Tibiao Bakery, with its numerous branches, also makes sio pao but as a popular bakeshop, it seems they’ve done well on the bun. Fluffy and tasty, you can actually eat it on its own that others say they like Tibiao sio pao mainly because of the tasty bun. The plump sio pao comes in pork and chicken.
In the same league is Deocampo – a popular pasalubong shop synonymous with barquillos but their sio pao is among the best sellers. Many times, I had to wait since it’s always out of stock. Actually, I used to don’t like their sio pao but when I had the chance of tasting them “fresh from the steamer” at their pasalubong in shop in Jaro, I became an instant fan. It’s among the fully filled sio pao and they use no fatty portion of the pork, while others don’t like the potato extender in the filling it seems.
Other districts in the city have their own sio pao to boast.

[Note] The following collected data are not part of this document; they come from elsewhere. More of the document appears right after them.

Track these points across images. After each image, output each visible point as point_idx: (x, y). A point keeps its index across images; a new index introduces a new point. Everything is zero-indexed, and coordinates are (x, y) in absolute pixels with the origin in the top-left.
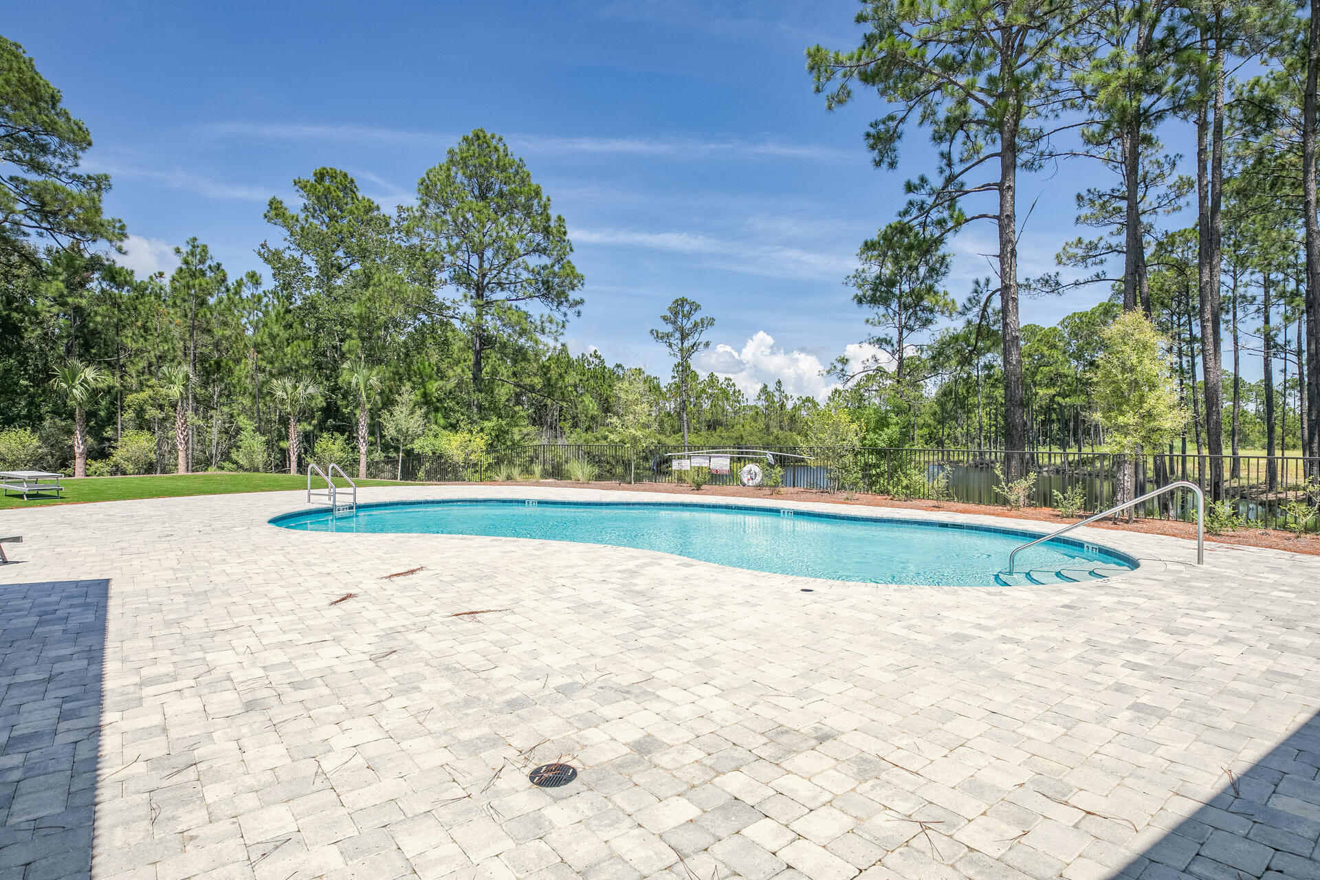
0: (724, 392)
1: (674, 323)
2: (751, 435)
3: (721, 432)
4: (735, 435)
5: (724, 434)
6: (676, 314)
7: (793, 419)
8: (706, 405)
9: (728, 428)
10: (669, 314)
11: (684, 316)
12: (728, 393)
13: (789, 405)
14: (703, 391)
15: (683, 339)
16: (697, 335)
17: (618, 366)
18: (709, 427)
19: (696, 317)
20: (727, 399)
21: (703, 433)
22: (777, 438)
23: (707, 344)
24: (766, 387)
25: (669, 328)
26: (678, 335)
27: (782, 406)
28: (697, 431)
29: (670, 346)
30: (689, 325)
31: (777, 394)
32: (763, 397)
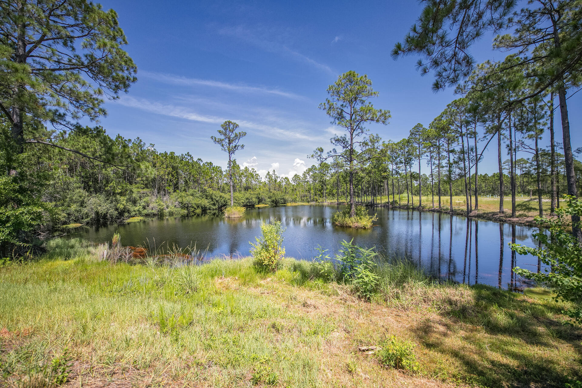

Like Mandurriao, along the old airport road, is a snack shop that proclaims having the best sio pao. Jiecel and Thea’s may just be another roadside snack shop but the people come in droves for the sio pao. Words have it that one of their cooks actually work for the Ma Mon Luk restaurant in Quiapo, famous for its sio pao.

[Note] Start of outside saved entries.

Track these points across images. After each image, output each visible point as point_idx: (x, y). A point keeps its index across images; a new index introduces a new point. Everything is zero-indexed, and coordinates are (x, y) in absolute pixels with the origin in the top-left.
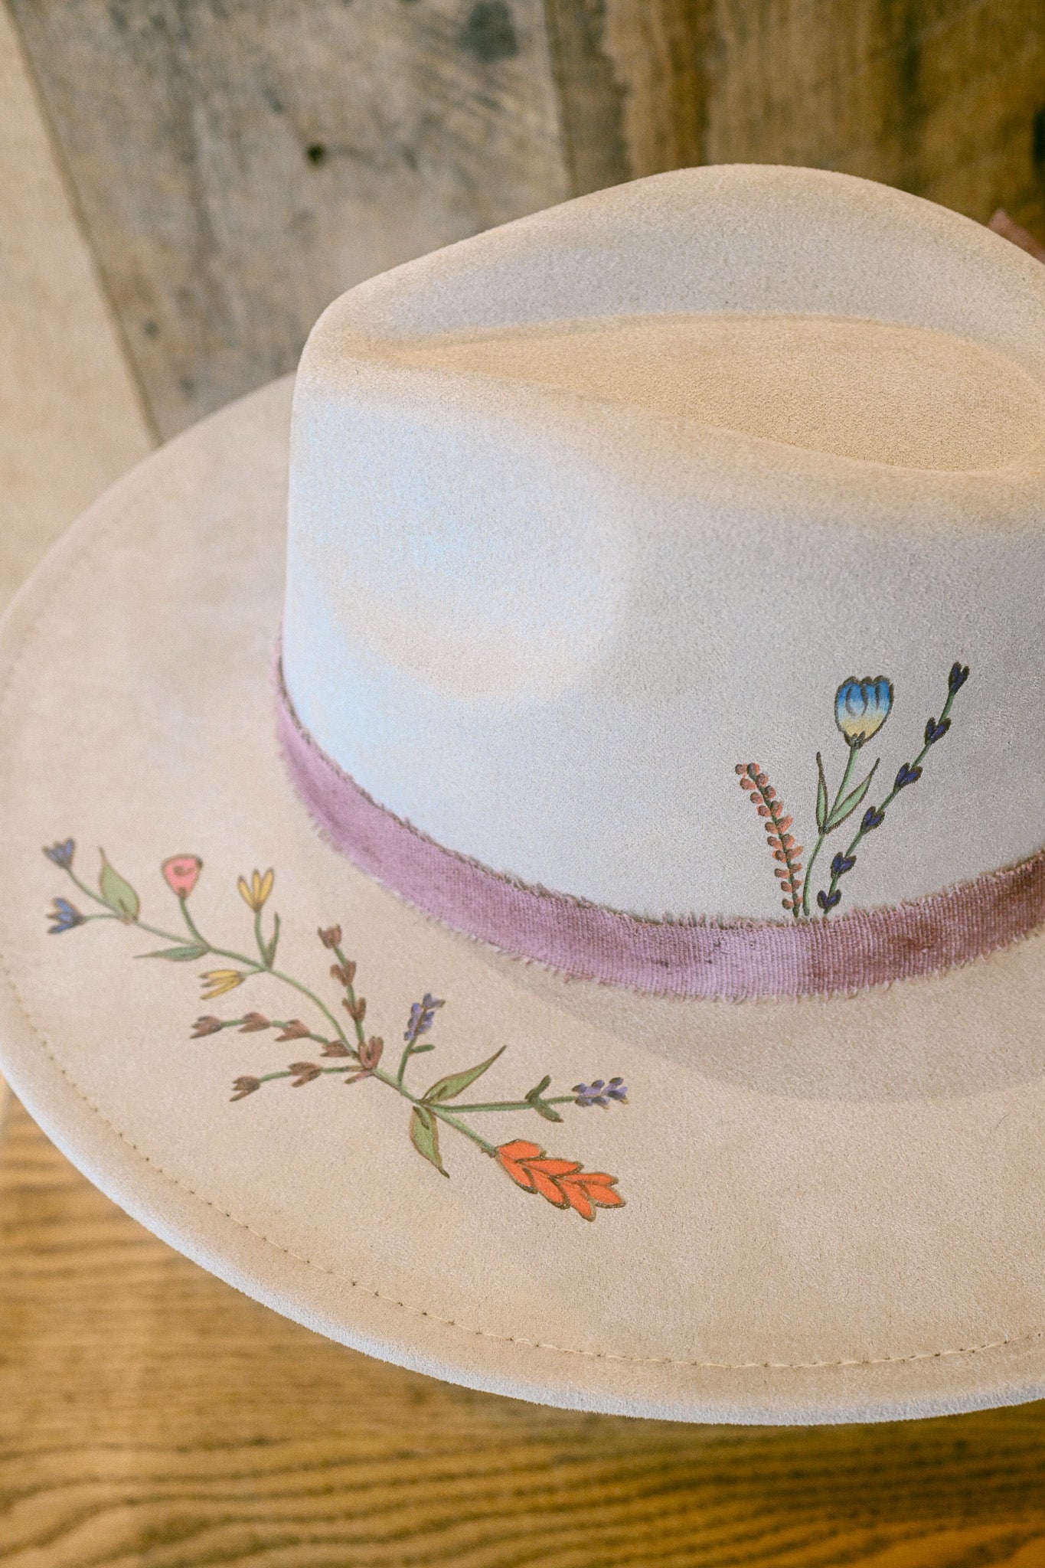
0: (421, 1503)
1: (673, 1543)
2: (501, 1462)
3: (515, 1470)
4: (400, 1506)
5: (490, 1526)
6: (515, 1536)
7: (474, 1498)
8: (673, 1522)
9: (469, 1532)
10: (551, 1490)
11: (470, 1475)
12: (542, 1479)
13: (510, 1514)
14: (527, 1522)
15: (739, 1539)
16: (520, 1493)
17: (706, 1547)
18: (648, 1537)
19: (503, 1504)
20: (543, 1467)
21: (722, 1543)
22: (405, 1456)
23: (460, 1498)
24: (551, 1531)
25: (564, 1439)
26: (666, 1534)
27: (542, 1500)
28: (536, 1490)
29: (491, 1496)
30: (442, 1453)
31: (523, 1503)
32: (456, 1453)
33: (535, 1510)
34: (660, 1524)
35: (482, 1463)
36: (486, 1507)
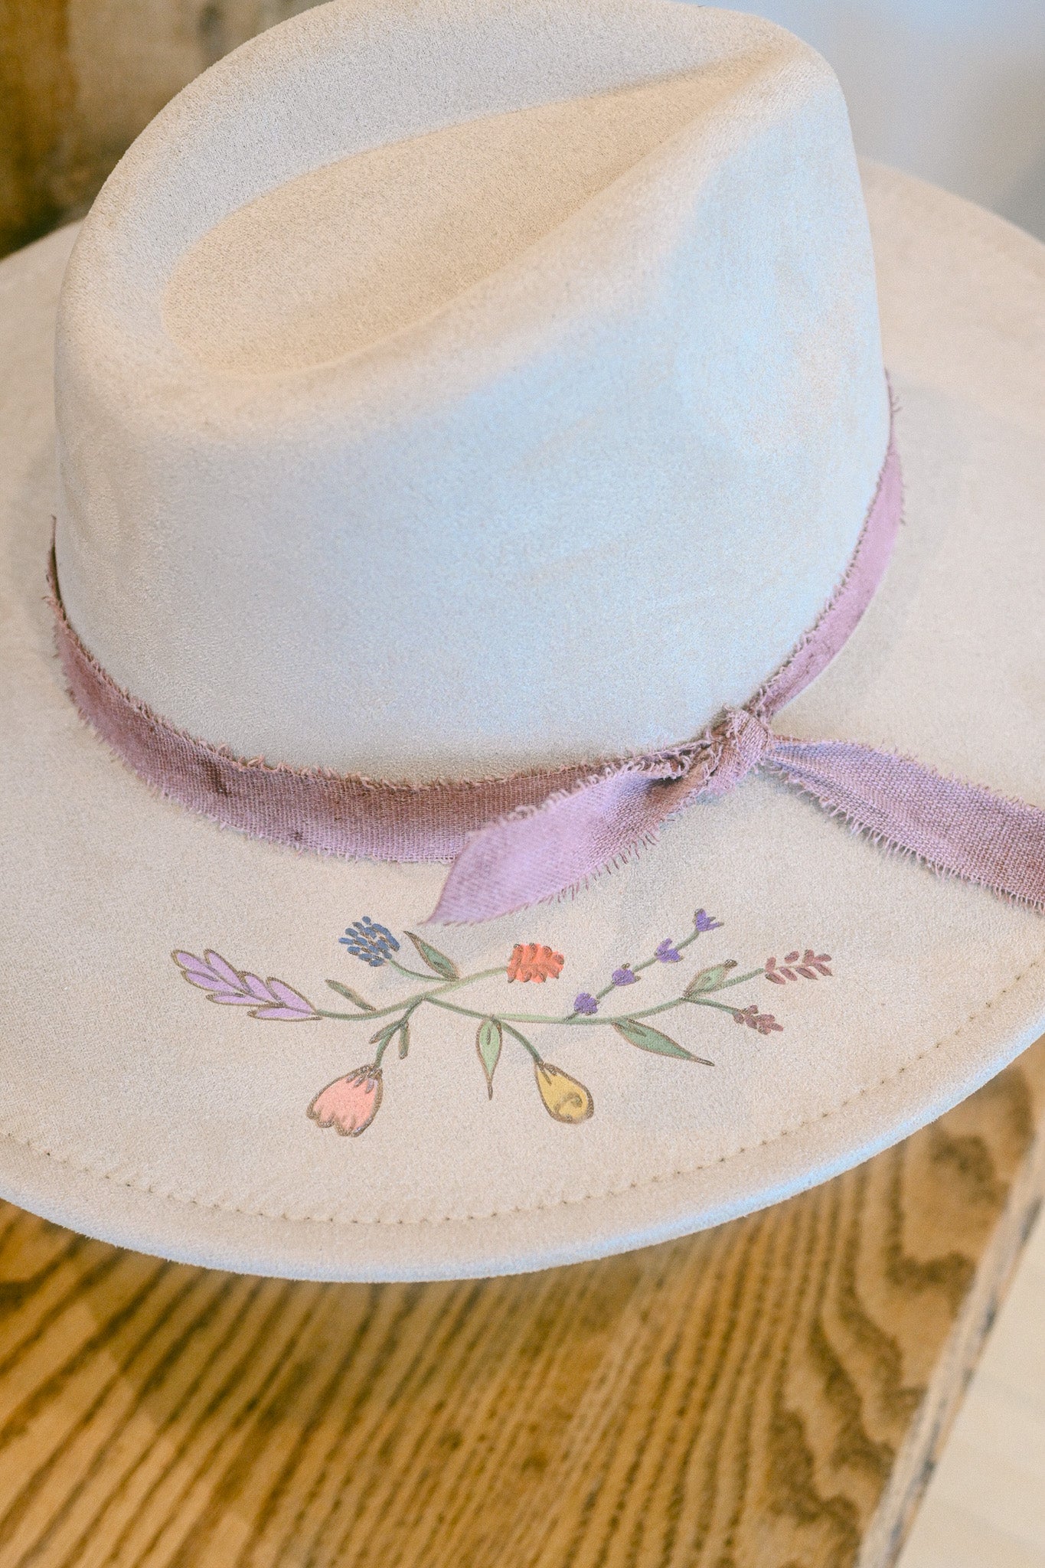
0: (646, 1507)
1: (790, 1301)
2: (640, 1418)
3: (657, 1405)
4: (640, 1527)
5: (699, 1455)
6: (720, 1434)
7: (666, 1455)
8: (771, 1295)
9: (696, 1475)
10: (692, 1383)
11: (641, 1449)
12: (678, 1385)
13: (697, 1431)
14: (712, 1418)
15: (810, 1250)
16: (681, 1412)
17: (805, 1279)
18: (775, 1321)
19: (684, 1432)
20: (667, 1379)
21: (808, 1265)
22: (591, 1503)
23: (660, 1469)
24: (730, 1401)
25: (649, 1349)
26: (778, 1305)
27: (697, 1395)
28: (687, 1395)
29: (671, 1439)
30: (606, 1467)
31: (692, 1413)
32: (613, 1453)
33: (704, 1406)
34: (768, 1306)
35: (634, 1434)
36: (679, 1449)
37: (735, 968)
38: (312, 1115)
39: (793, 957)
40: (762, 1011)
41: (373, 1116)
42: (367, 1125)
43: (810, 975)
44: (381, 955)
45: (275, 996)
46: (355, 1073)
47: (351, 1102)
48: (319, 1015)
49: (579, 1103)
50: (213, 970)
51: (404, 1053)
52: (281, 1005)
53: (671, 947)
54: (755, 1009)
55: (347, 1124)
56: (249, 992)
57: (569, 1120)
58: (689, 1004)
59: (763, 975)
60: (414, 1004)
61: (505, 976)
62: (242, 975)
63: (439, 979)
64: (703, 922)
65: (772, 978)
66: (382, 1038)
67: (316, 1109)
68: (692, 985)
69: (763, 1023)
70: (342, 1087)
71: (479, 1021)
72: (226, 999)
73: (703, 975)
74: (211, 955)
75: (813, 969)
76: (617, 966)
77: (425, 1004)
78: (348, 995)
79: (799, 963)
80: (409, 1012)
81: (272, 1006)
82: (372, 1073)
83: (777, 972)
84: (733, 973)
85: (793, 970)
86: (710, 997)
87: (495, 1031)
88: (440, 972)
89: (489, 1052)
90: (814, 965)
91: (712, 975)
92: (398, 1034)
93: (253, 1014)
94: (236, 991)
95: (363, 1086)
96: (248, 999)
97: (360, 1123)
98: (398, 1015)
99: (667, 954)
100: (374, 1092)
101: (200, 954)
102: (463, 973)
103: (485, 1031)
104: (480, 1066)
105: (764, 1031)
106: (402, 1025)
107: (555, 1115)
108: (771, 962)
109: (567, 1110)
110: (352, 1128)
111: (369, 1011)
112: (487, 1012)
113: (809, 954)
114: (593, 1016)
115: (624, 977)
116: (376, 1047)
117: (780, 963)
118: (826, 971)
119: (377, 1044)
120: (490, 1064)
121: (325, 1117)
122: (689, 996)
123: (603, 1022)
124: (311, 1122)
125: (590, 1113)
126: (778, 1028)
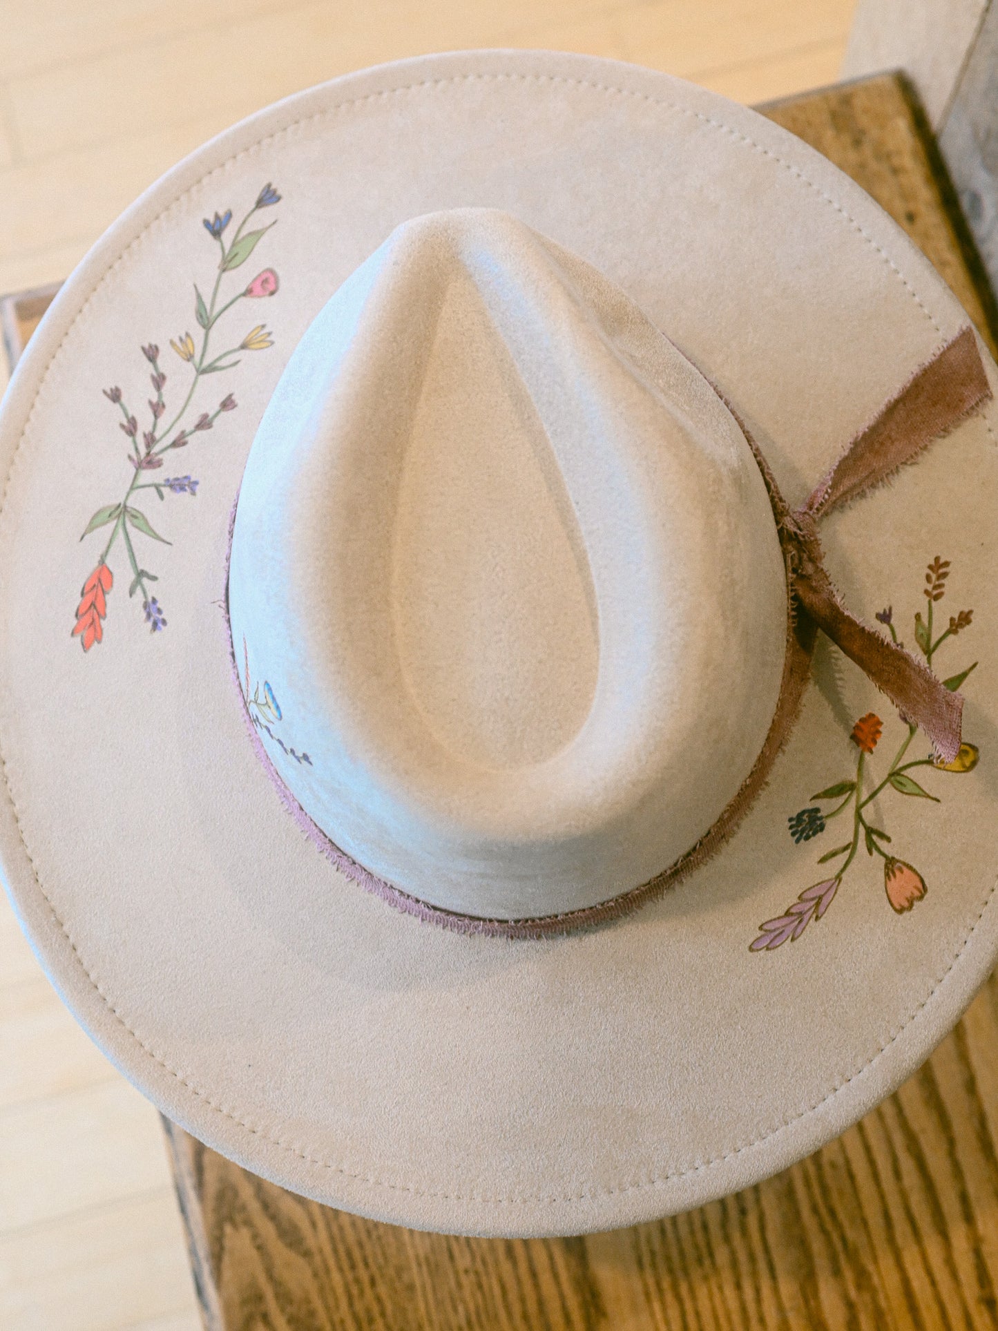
37: (922, 615)
38: (900, 911)
39: (928, 578)
40: (956, 616)
41: (919, 875)
42: (922, 881)
43: (945, 575)
44: (818, 822)
45: (813, 899)
46: (887, 875)
47: (903, 884)
48: (838, 878)
49: (966, 752)
50: (775, 930)
51: (888, 839)
52: (820, 898)
54: (952, 619)
55: (917, 893)
56: (801, 914)
57: (974, 763)
58: (934, 655)
59: (934, 603)
60: (859, 818)
61: (867, 756)
62: (788, 914)
63: (850, 795)
64: (884, 617)
65: (936, 598)
66: (871, 846)
67: (898, 907)
68: (921, 646)
69: (964, 619)
70: (894, 884)
71: (888, 784)
72: (799, 930)
73: (918, 637)
74: (765, 927)
75: (941, 571)
77: (863, 811)
78: (834, 854)
79: (934, 577)
80: (864, 824)
81: (818, 904)
82: (891, 865)
83: (935, 592)
84: (925, 619)
85: (937, 583)
86: (933, 641)
87: (898, 778)
88: (847, 792)
89: (910, 788)
90: (939, 568)
91: (921, 631)
92: (875, 837)
93: (817, 918)
94: (797, 922)
95: (898, 873)
96: (806, 917)
97: (920, 886)
98: (862, 830)
100: (905, 869)
101: (759, 933)
102: (854, 778)
103: (896, 784)
104: (916, 798)
105: (968, 622)
106: (870, 831)
107: (968, 769)
108: (926, 592)
109: (968, 761)
110: (920, 892)
111: (851, 847)
112: (885, 776)
113: (930, 567)
116: (875, 853)
117: (929, 587)
118: (947, 564)
119: (874, 850)
120: (917, 791)
121: (906, 904)
122: (928, 651)
124: (906, 914)
125: (974, 748)
126: (971, 612)
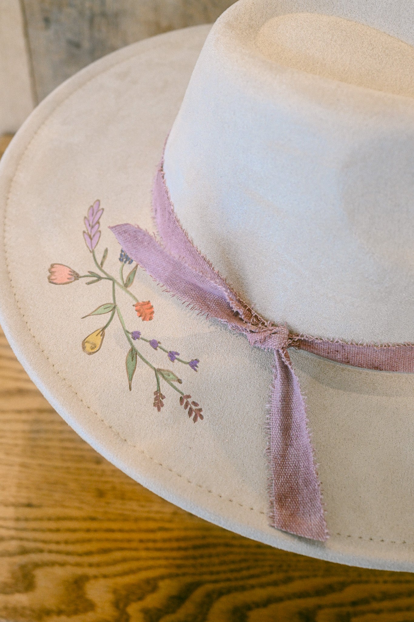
0: (99, 540)
1: (204, 569)
2: (133, 526)
3: (140, 531)
4: (89, 541)
5: (127, 554)
6: (138, 559)
7: (122, 541)
8: (205, 561)
9: (118, 555)
10: (155, 541)
11: (121, 531)
12: (151, 536)
13: (136, 549)
14: (143, 554)
15: (232, 571)
16: (141, 541)
17: (218, 573)
18: (194, 566)
19: (134, 545)
20: (152, 531)
21: (225, 572)
22: (93, 519)
23: (115, 540)
24: (153, 559)
25: (162, 520)
26: (202, 565)
27: (151, 545)
28: (149, 541)
29: (129, 541)
30: (109, 520)
31: (143, 545)
32: (115, 520)
33: (147, 549)
34: (200, 561)
35: (126, 526)
36: (126, 545)
37: (179, 384)
38: (52, 266)
39: (195, 403)
40: (164, 401)
41: (60, 284)
42: (55, 284)
43: (190, 414)
44: (124, 260)
45: (94, 236)
46: (74, 272)
47: (62, 275)
48: (93, 252)
49: (92, 348)
50: (96, 213)
51: (88, 284)
52: (91, 239)
53: (177, 356)
54: (163, 397)
55: (53, 277)
56: (93, 227)
57: (84, 348)
58: (154, 372)
59: (180, 395)
60: (110, 279)
61: (135, 303)
62: (98, 222)
63: (123, 282)
64: (194, 364)
65: (181, 399)
66: (92, 274)
67: (55, 266)
68: (164, 370)
69: (158, 403)
70: (67, 271)
71: (112, 302)
72: (87, 222)
73: (169, 373)
74: (102, 211)
75: (194, 414)
76: (158, 340)
77: (111, 282)
78: (104, 257)
79: (194, 407)
80: (106, 278)
81: (90, 236)
82: (77, 276)
83: (185, 401)
84: (176, 384)
85: (189, 406)
86: (161, 379)
87: (111, 309)
88: (126, 281)
89: (101, 310)
90: (196, 414)
91: (171, 376)
92: (95, 278)
93: (84, 232)
94: (91, 223)
95: (69, 276)
96: (89, 229)
97: (54, 281)
98: (102, 275)
99: (172, 356)
100: (68, 281)
101: (101, 207)
102: (129, 289)
103: (109, 305)
104: (94, 309)
105: (155, 405)
106: (100, 278)
107: (84, 342)
108: (189, 397)
109: (88, 346)
110: (52, 280)
111: (100, 266)
112: (117, 303)
113: (200, 410)
114: (132, 340)
115: (154, 344)
116: (88, 274)
117: (190, 400)
118: (195, 420)
119: (90, 274)
120: (97, 313)
121: (53, 270)
122: (158, 371)
123: (131, 344)
124: (49, 267)
125: (90, 354)
126: (159, 410)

Meanwhile in Villa, forget about seafood and lechon for a while, for there are good sio paos too. The famed “Dinagyang” becomes a sio pao filled with saucy filling of chicken or pork. They also have branches in the city and it’s where the issue starts for me.The handling of these sio pao (from Villa) is not that good. One time I saw unsold sio pao being thrown unceremoniously into cartons without even proper packaging that the sio pao touches the box. Also most of the time their sio pao are flat because of these handling – chicken filled soft piaya anyone? But nonetheless it’s among the best chicken sio paos I had.
Right across it, is a much simpler snack shop and “sari sari” store in one. It may not ring a bell to most but Nang Pat’s Siopawan sa Villa was among my great discoveries last year. I had some misadventure going there but it was greatly rewarded with this sio pao. With among the tastiest fillings I tried – savoury asado dripping with sauce!

There you have it – the ups and downs of my sio pao in the city journey. But don’t make me dictate what’s good or not, for taste is subjective. The best thing to do is taste them for yourselves and whether you agree with me or not, it remains to be seen.